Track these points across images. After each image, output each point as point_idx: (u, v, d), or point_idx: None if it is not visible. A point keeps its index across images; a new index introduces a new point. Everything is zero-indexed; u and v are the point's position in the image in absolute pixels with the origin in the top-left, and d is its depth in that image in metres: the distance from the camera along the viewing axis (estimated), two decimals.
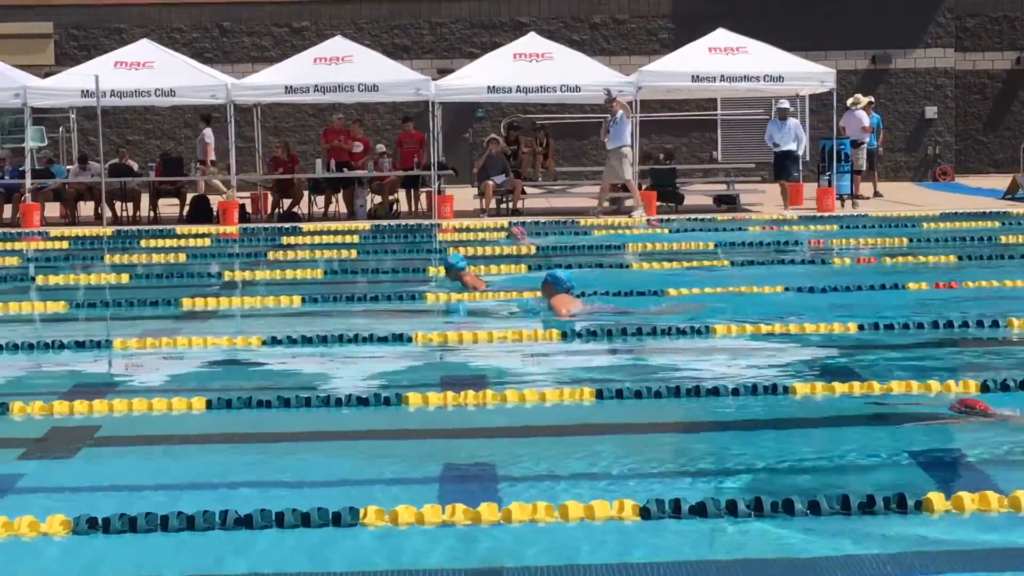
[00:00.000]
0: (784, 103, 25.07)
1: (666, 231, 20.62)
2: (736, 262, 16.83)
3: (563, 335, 11.13)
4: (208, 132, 27.03)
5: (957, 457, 7.37)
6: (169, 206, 25.43)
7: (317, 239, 20.50)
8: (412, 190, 25.41)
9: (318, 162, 25.42)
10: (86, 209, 25.07)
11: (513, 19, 32.70)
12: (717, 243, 18.54)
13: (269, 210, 25.15)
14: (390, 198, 24.69)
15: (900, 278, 14.40)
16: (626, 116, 23.38)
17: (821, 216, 23.09)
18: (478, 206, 24.73)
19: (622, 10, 33.12)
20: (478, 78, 24.35)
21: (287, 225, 22.86)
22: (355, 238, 20.73)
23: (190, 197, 24.83)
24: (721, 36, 25.00)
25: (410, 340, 11.13)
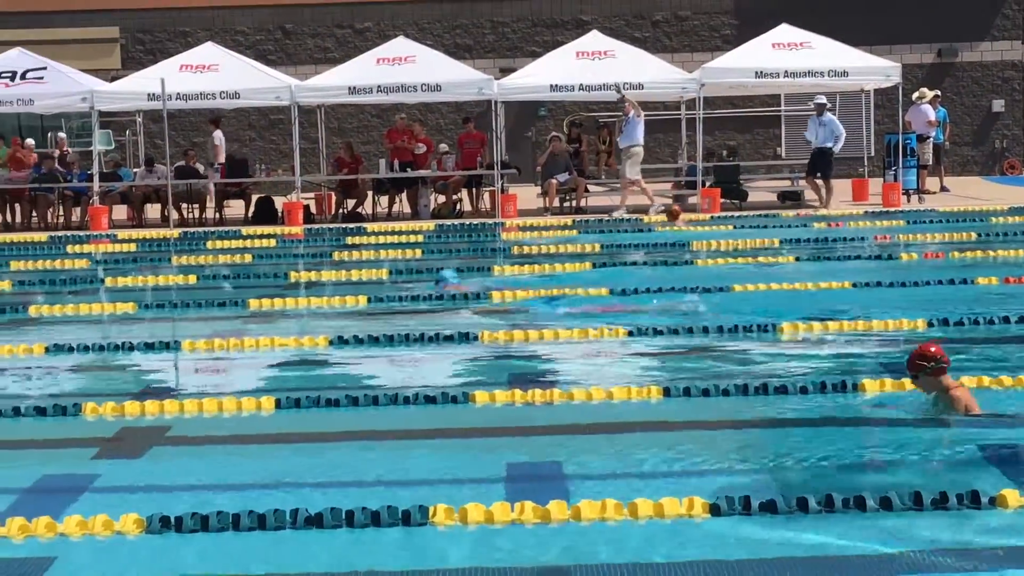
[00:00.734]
0: (821, 98, 24.68)
1: (730, 227, 20.51)
2: (801, 258, 16.74)
3: (628, 333, 11.14)
4: (218, 134, 27.11)
5: None
6: (234, 208, 25.64)
7: (381, 239, 20.58)
8: (475, 189, 25.44)
9: (382, 162, 25.50)
10: (153, 211, 25.32)
11: (575, 17, 32.66)
12: (781, 240, 18.43)
13: (333, 210, 25.27)
14: (454, 198, 24.74)
15: (968, 273, 14.26)
16: (637, 116, 23.33)
17: (887, 211, 22.90)
18: (541, 204, 24.73)
19: (684, 7, 32.98)
20: (540, 77, 24.34)
21: (351, 225, 22.95)
22: (419, 238, 20.79)
23: (255, 198, 25.00)
24: (785, 31, 24.85)
25: (476, 339, 11.16)
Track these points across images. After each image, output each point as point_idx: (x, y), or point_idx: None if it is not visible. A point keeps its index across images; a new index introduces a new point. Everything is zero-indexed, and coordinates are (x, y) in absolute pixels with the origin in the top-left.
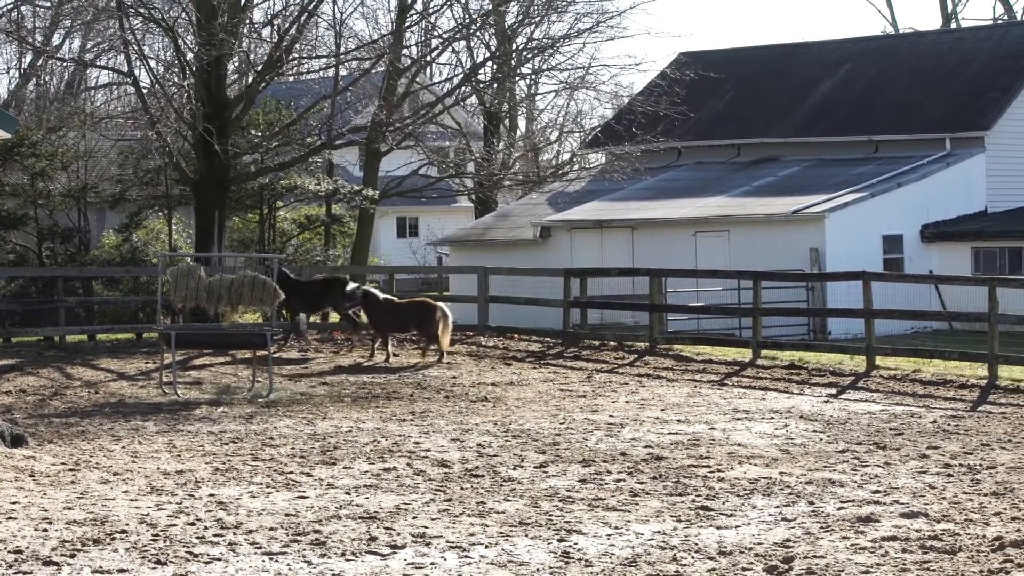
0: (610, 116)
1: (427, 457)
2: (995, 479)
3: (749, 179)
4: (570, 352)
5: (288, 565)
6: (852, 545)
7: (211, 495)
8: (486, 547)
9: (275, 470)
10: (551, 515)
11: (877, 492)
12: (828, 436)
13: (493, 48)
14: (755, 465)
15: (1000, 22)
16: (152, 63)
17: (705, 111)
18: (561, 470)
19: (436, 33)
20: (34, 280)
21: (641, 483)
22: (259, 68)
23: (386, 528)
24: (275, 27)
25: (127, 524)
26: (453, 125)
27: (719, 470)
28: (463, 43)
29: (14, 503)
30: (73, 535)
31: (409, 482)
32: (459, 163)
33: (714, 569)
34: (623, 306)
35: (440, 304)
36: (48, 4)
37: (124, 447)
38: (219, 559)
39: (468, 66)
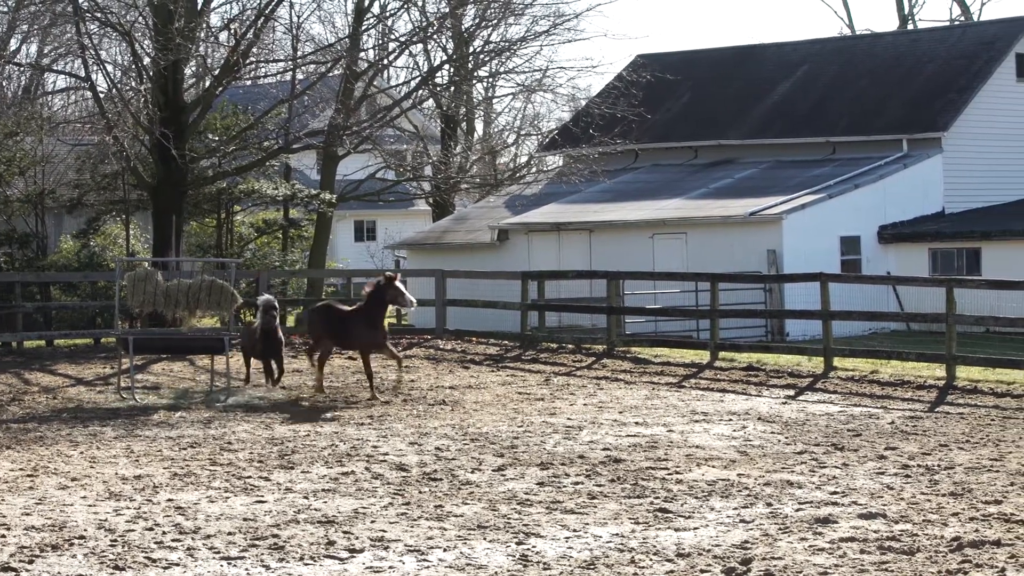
0: (567, 119)
1: (385, 461)
2: (953, 480)
3: (706, 181)
4: (528, 355)
5: (246, 570)
6: (810, 546)
7: (169, 500)
8: (444, 550)
9: (233, 475)
10: (509, 518)
11: (835, 493)
12: (786, 437)
13: (450, 51)
14: (713, 467)
15: (957, 23)
16: (109, 68)
17: (662, 113)
18: (519, 473)
19: (393, 36)
20: None
21: (599, 486)
22: (216, 72)
23: (344, 532)
24: (232, 31)
25: (85, 530)
26: (410, 128)
27: (677, 472)
28: (420, 46)
29: None
30: (31, 541)
31: (367, 486)
32: (416, 166)
33: (672, 571)
34: (581, 308)
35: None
36: (4, 8)
37: (82, 453)
38: (177, 564)
39: (425, 69)
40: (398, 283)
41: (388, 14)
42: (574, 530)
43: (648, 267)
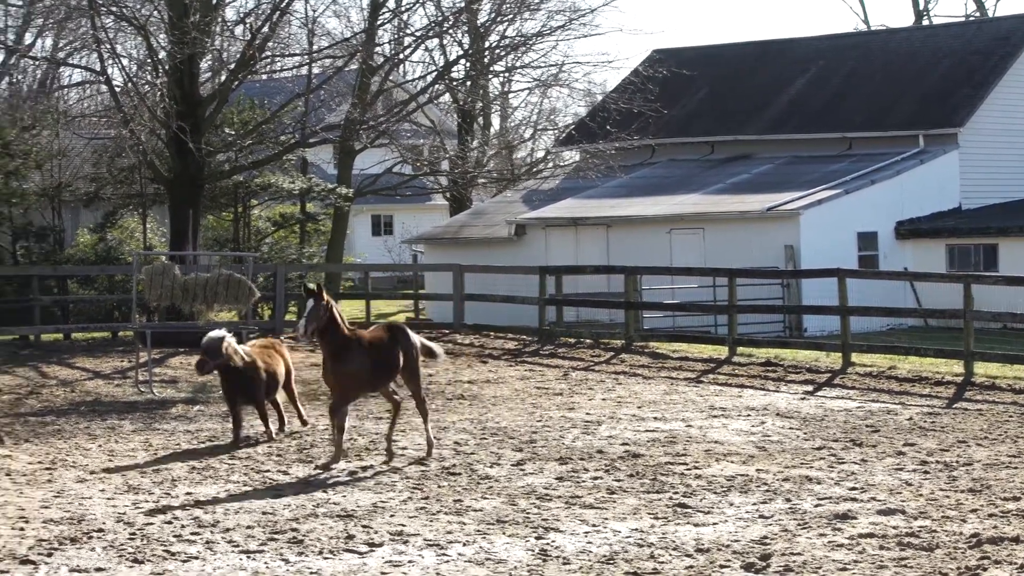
0: (584, 114)
1: (404, 455)
2: (972, 476)
3: (723, 176)
4: (546, 350)
5: (265, 563)
6: (829, 542)
7: (188, 494)
8: (464, 545)
9: (252, 468)
10: (528, 513)
11: (854, 489)
12: (805, 433)
13: (466, 46)
14: (732, 462)
15: (972, 18)
16: (125, 62)
17: (679, 108)
18: (538, 468)
19: (409, 31)
20: (8, 279)
21: (618, 481)
22: (232, 66)
23: (364, 526)
24: (247, 25)
25: (104, 523)
26: (427, 123)
27: (696, 467)
28: (436, 41)
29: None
30: (50, 534)
31: (386, 480)
32: (433, 161)
33: (692, 566)
34: (599, 304)
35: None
36: (20, 3)
37: (101, 446)
38: (196, 557)
39: (441, 64)
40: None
41: (403, 9)
42: (593, 525)
43: (665, 262)
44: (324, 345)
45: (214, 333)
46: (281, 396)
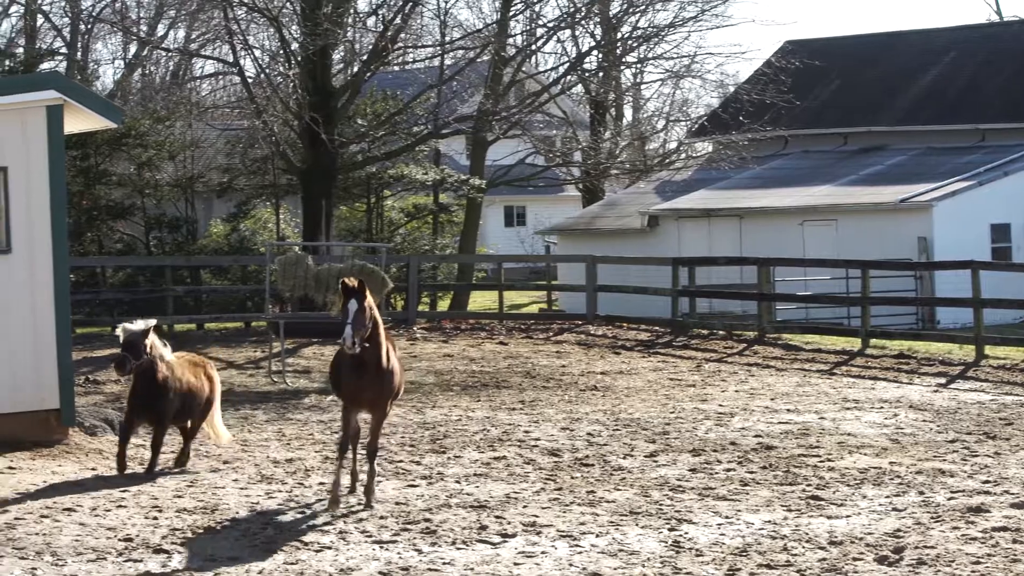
0: (716, 105)
1: (537, 446)
2: None
3: (856, 167)
4: (679, 341)
5: (398, 553)
6: (963, 535)
7: (321, 484)
8: (596, 536)
9: (385, 459)
10: (661, 504)
11: (987, 482)
12: (938, 426)
13: (598, 37)
14: (865, 455)
15: None
16: (257, 53)
17: (811, 99)
18: (671, 459)
19: (541, 22)
20: (142, 269)
21: (751, 472)
22: (364, 58)
23: (496, 517)
24: (380, 16)
25: (237, 512)
26: (559, 114)
27: (829, 460)
28: (568, 32)
29: (124, 491)
30: (183, 523)
31: (519, 471)
32: (566, 152)
33: (825, 559)
34: (731, 295)
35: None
36: None
37: (233, 436)
38: (329, 547)
39: (573, 55)
40: None
41: (536, 0)
42: (726, 517)
43: (798, 254)
44: (362, 353)
45: (133, 325)
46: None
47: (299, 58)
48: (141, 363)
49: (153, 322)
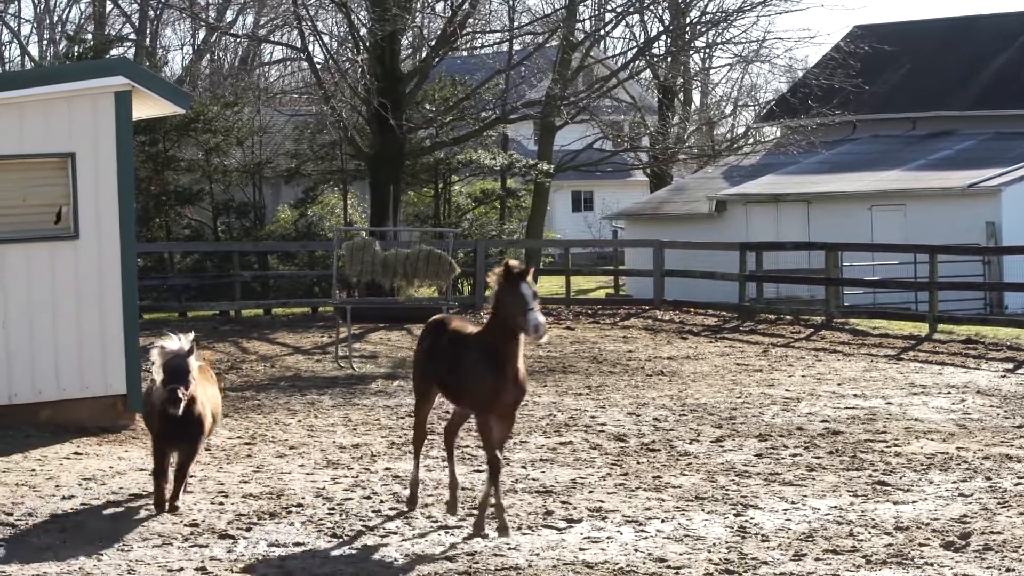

=====

* _Task to carry out_:
The answer must be the data above, repeated exactly, with no pictures.

* _Answer box_:
Track these points across images. After each image, output each point as point_idx: (u, v, d), or point_idx: None if it is not visible. A point keeps its index across images; a new index introduces a new point. Everything is zero-indexed; u and v are the point's position in the image in absolute pixels with the origin in the top-left, and d is its depth in that image in metres: the distance from the camera along the viewing axis (estimated), two decimals.
[00:00.000]
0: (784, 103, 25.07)
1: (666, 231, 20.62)
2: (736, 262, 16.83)
3: (563, 335, 11.13)
4: (208, 132, 27.03)
5: (957, 457, 7.37)
6: (169, 206, 25.43)
7: (317, 239, 20.50)
8: (412, 190, 25.41)
9: (318, 162, 25.42)
10: (86, 209, 25.07)
11: (513, 19, 32.70)
12: (717, 243, 18.54)
13: (269, 210, 25.15)
14: (390, 198, 24.69)
15: (900, 278, 14.40)
16: (626, 116, 23.38)
17: (821, 216, 23.09)
18: (478, 206, 24.73)
19: (622, 10, 33.12)
20: (478, 78, 24.35)
21: (287, 225, 22.86)
22: (355, 238, 20.73)
23: (190, 197, 24.83)
24: (721, 36, 25.00)
25: (410, 340, 11.13)
[00:00.734]
0: (821, 98, 24.68)
1: (730, 227, 20.51)
2: (801, 258, 16.74)
3: (628, 333, 11.14)
4: (218, 134, 27.11)
5: None
6: (234, 208, 25.64)
7: (381, 239, 20.58)
8: (475, 189, 25.44)
9: (382, 162, 25.50)
10: (153, 211, 25.32)
11: (575, 17, 32.66)
12: (781, 240, 18.43)
13: (333, 210, 25.27)
14: (454, 198, 24.74)
15: (968, 273, 14.26)
16: (637, 116, 23.33)
17: (887, 211, 22.90)
18: (541, 204, 24.73)
19: (684, 7, 32.98)
20: (540, 77, 24.34)
21: (351, 225, 22.95)
22: (419, 238, 20.79)
23: (255, 198, 25.00)
24: (785, 31, 24.85)
25: (476, 339, 11.16)
Track these points across images. After each image, output each point as point_idx: (x, y), or point_idx: None if it is not visible. A point keeps its index across images; a new index introduces a new point. Everything is zero-indexed, and coordinates are (x, y) in absolute pixels with the origin in the top-left.
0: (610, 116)
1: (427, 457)
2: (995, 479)
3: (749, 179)
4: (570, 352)
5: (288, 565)
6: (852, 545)
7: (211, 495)
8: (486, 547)
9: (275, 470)
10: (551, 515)
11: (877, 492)
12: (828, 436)
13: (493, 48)
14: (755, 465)
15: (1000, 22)
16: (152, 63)
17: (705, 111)
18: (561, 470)
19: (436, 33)
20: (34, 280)
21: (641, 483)
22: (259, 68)
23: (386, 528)
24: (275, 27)
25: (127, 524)
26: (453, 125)
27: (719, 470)
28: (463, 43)
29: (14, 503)
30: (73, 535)
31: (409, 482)
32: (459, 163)
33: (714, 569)
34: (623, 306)
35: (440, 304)
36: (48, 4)
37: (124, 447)
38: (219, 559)
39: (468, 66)
0: (567, 119)
1: (385, 461)
2: (953, 480)
3: (706, 181)
4: (528, 355)
5: (246, 570)
6: (810, 546)
7: (169, 500)
8: (444, 550)
9: (233, 475)
10: (509, 518)
11: (835, 493)
12: (786, 437)
13: (450, 51)
14: (713, 467)
15: (957, 23)
16: (109, 68)
17: (662, 113)
18: (519, 473)
19: (393, 36)
20: None
21: (599, 486)
22: (216, 72)
23: (344, 532)
24: (232, 31)
25: (85, 530)
26: (410, 128)
27: (677, 472)
28: (420, 46)
29: None
30: (31, 541)
31: (367, 486)
32: (416, 166)
33: (672, 571)
34: (581, 308)
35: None
36: (4, 8)
37: (82, 453)
38: (177, 564)
39: (425, 69)
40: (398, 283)
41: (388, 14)
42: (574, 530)
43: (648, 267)
0: (584, 114)
1: (404, 455)
2: (972, 476)
3: (723, 176)
4: (546, 350)
5: (265, 563)
6: (829, 542)
7: (188, 494)
8: (464, 545)
9: (252, 468)
10: (528, 513)
11: (854, 489)
12: (805, 433)
13: (466, 46)
14: (732, 462)
15: (972, 18)
16: (125, 62)
17: (679, 108)
18: (538, 468)
19: (409, 31)
20: (8, 279)
21: (618, 481)
22: (232, 66)
23: (364, 526)
24: (247, 25)
25: (104, 523)
26: (427, 123)
27: (696, 467)
28: (436, 41)
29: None
30: (50, 534)
31: (386, 480)
32: (433, 161)
33: (692, 566)
34: (599, 304)
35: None
36: (20, 3)
37: (101, 446)
38: (196, 557)
39: (441, 64)
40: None
41: (403, 9)
42: (593, 525)
43: (665, 262)
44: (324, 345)
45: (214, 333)
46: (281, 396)
0: (716, 105)
1: (537, 446)
2: None
3: (856, 167)
4: (679, 341)
5: (398, 553)
6: (963, 535)
7: (321, 484)
8: (596, 536)
9: (385, 459)
10: (661, 504)
11: (987, 482)
12: (938, 426)
13: (598, 37)
14: (865, 455)
15: None
16: (257, 53)
17: (811, 99)
18: (671, 459)
19: (541, 22)
20: (142, 269)
21: (751, 472)
22: (364, 58)
23: (496, 517)
24: (380, 16)
25: (237, 512)
26: (559, 114)
27: (829, 460)
28: (568, 32)
29: (124, 491)
30: (183, 523)
31: (519, 471)
32: (566, 152)
33: (825, 559)
34: (731, 295)
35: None
36: None
37: (233, 436)
38: (329, 547)
39: (573, 55)
40: None
41: (536, 0)
42: (726, 517)
43: (798, 254)
44: (362, 353)
45: (133, 325)
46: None
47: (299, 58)
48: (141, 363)
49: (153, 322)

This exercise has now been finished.